● **Exercise text**:
⟨
What’s the issue? Mental illnesses and addictions are a global issue that represents a major public health problem in Canada. Approximately 20% of Canadians will experience mental illness or addiction in a given year; 50% in their lifetime. The cost to society of mental illnesses was more than 50 billion dollars in 2006 and has likely increased since then along with rising health care costs.
One reason costs are so high is because mental illnesses and addictions affect multiple aspects of society, including the workplace, social services, the criminal justice system as well as the health care system.
Another reason for high costs is the incidence and complexity of depression. As the most prevalent mental illness in Canada, depression is a significant source of costs due to:
- the sheer number of people affected (4.8% of Canadians aged 15 and up report that they have depression)
- the chronic nature of depression (most people experiencing one or more episodes)
- the course of depression (episodes typically lasting 3-4 months each, with typical onset in the late teens/early twenties)
Approximately 60% of Canadians with mental illnesses do not receive treatment. The treatment rate for addictions is even lower.
“The tragedy is not that so many people struggle with mental health problems; the tragedy is that we are still not able to make available to everyone who needs them the services and supports that we know are effective.”
– The Honorable Michael Kirby, former senator and chair of the Mental Health Commission of Canada
But treatment is only part of the solution. Reducing the burden of mental illnesses and addictions on individuals, and Canada as a whole, requires the right balance of funding for promotion, prevention, treatment and rehabilitation. Also, improving social, environmental, and financial supports for people with mental illnesses and addictions will improve their chances of recovery.
⟩
● **What you will do**:
According to the passage on mental illness and addiction in Canada, what share of Canadians with mental illnesses do not receive treatment?

● **Data provided**:
⟨
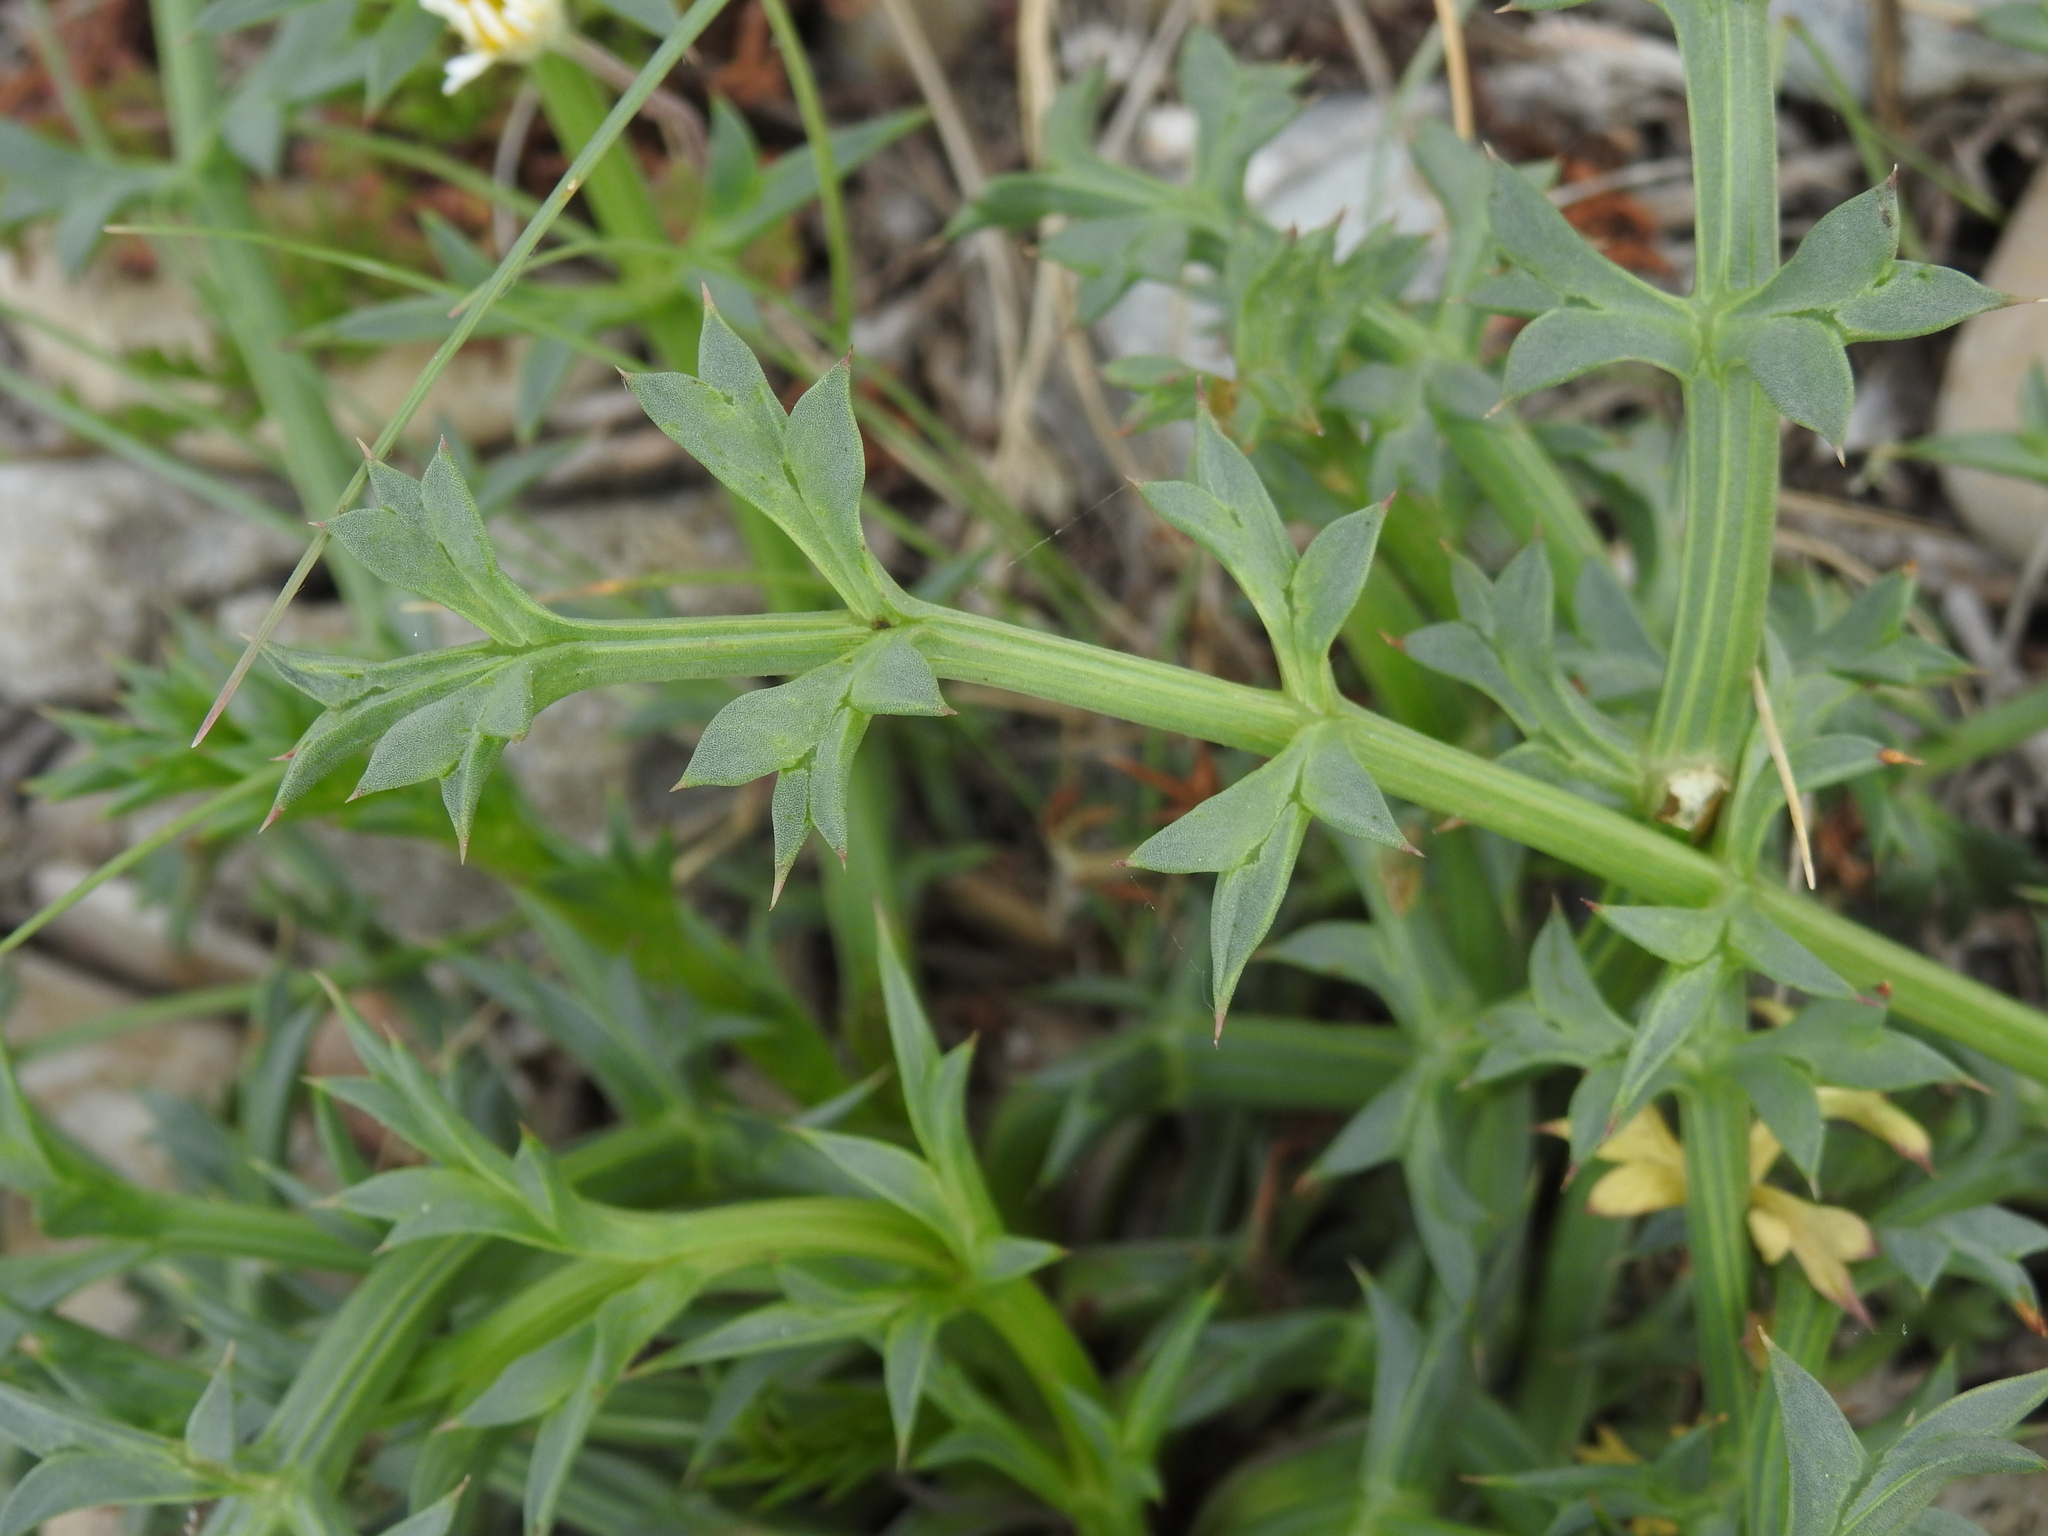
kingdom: Plantae
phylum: Tracheophyta
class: Magnoliopsida
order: Apiales
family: Apiaceae
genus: Echinophora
⟩
● **Solved exercise**:
Approximately 60%